Readers often ask about PayPal (PYPL). Shares of the fintech company have fallen significantly recently. Can you get a cheap entry into the future of the money economy here?
PayPal: Get in Now?
The company revealed a few weeks ago that it will not reach its own medium-term goals. It wanted to have 750 million accounts in its portfolio by 2025. According to its own statements, this is no longer feasible.
Markets reacted with shock, sending the stock down more than 40% in four weeks. The price-to-earnings ratio (P/E) is currently back at around 32, which is a fair, if not favorable valuation in the fintech sector.
In the past few days, the share has gained a good 5%. That is why many analysts are now paying attention to the stock again. PayPal could actually be interesting in the long term. It’s currently looking to expand its “buy now, pay later” business, which promises immense growth.

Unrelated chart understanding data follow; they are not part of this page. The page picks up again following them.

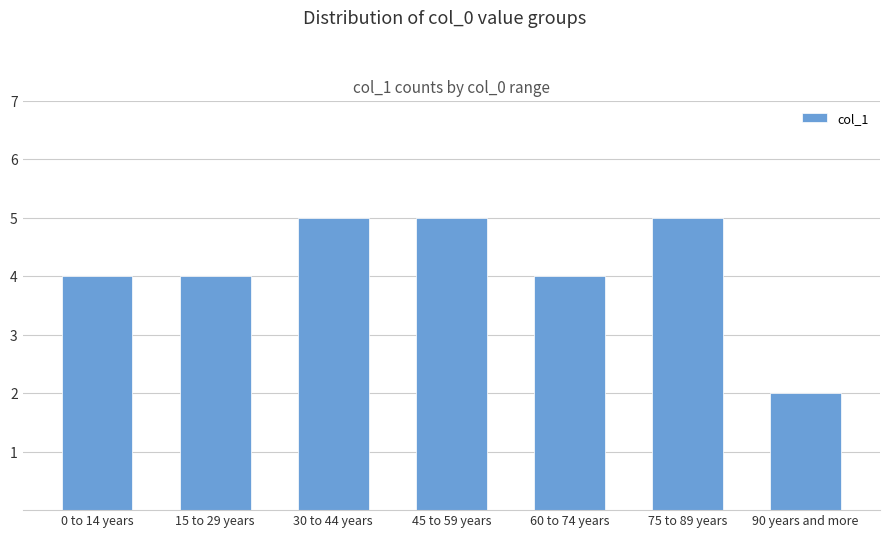

The chart shows a value of 1 at 90 years and more. True or false?

False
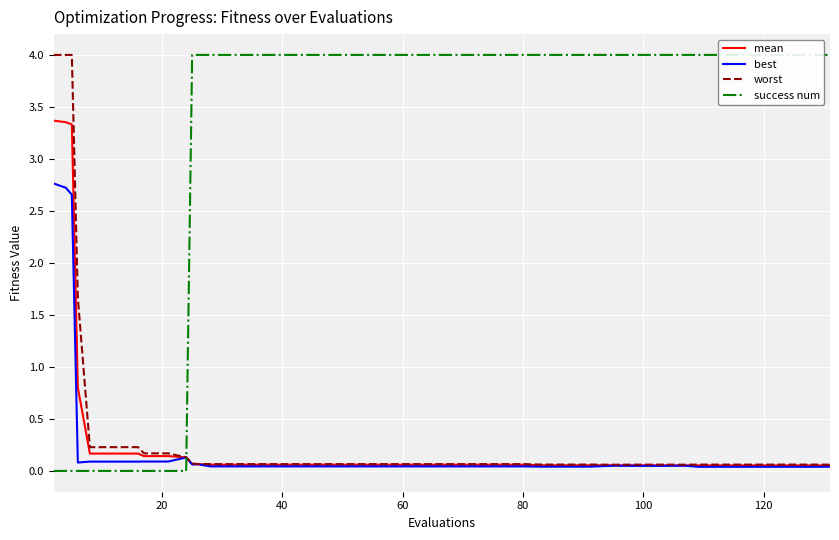

True or false: success num has more than 0 points higher than both neighbors.

False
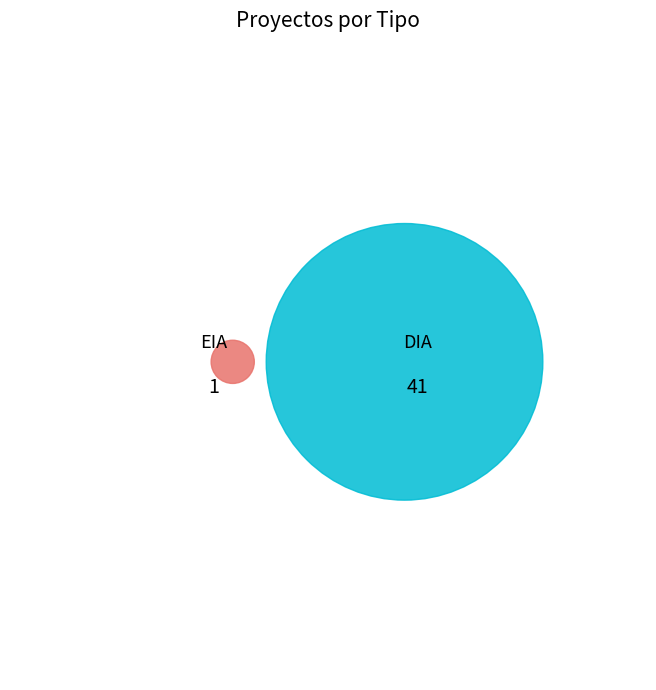

What is the change in value from DIA to EIA?

-40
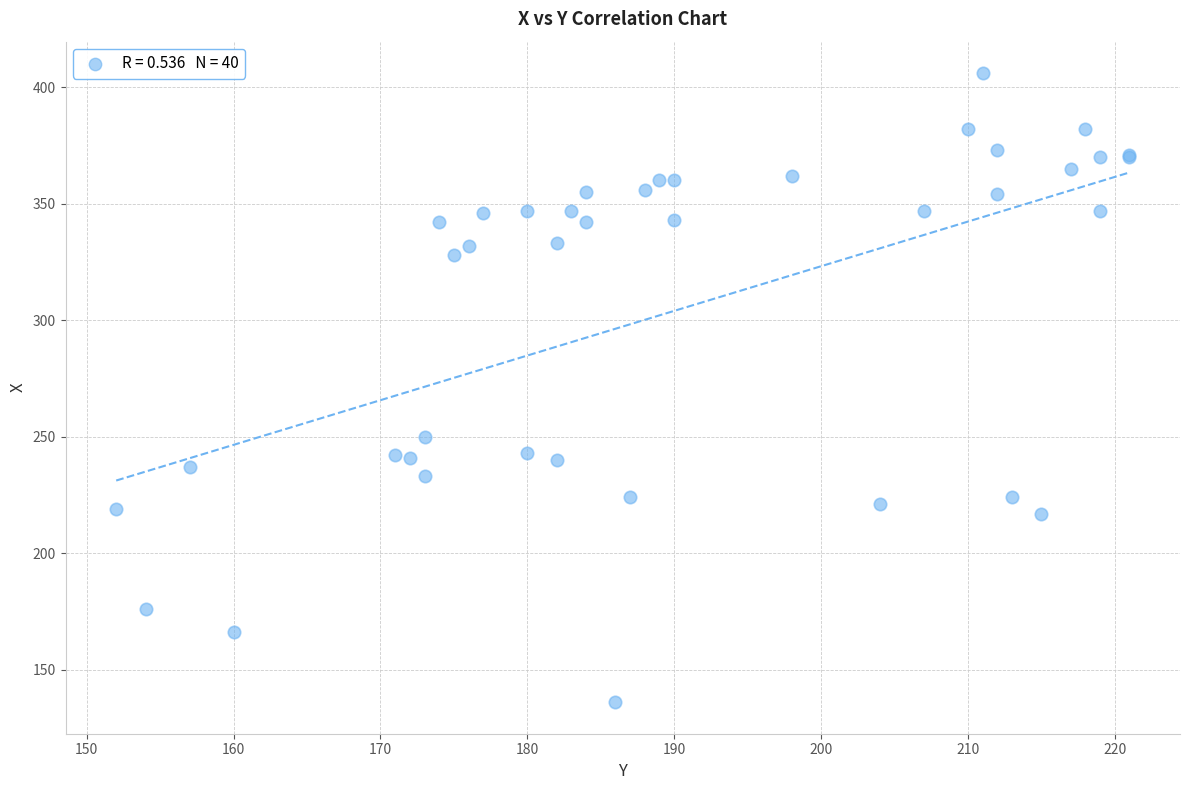

What Y value in the scatter plot is closest to 271?

250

The Key Question: How Much Patience Do You Have?
Analysts are already projecting that the stock will reach old highs again – or at least approach them. My current assessment: to invest in PayPal, you need patience.

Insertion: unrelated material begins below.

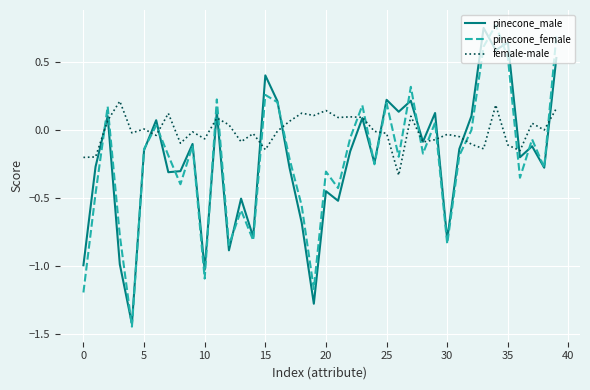

Which series has the largest total across all categories?

female-male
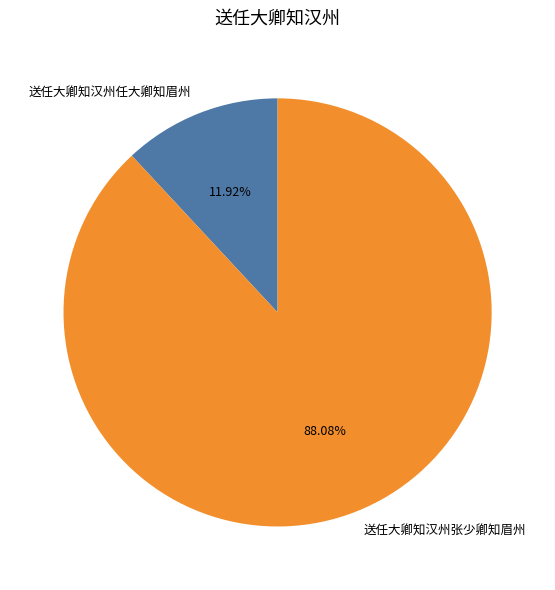

To the nearest percent, what percentage of the pie is 送任大卿知汉州张少卿知眉州?

88%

Despite the probably exaggerated losses, it does not look as if the financial markets will immediately lift the share back to its old highs. There is also still some question as to how users will react to higher interest rates, which will set in in a few weeks. The “buy now, pay later” business in particular could be weaker than expected.
The P/E is also not so low that the stock would necessarily be a bargain, and there will be no dividend for 2022. Therefore, I would be cautious despite the gains in recent days. In the financial sector, I currently clearly prefer the insurance companies, which have lost value in the past few days. Allianz (ALIZY) offers a dividend yield of close to 5%.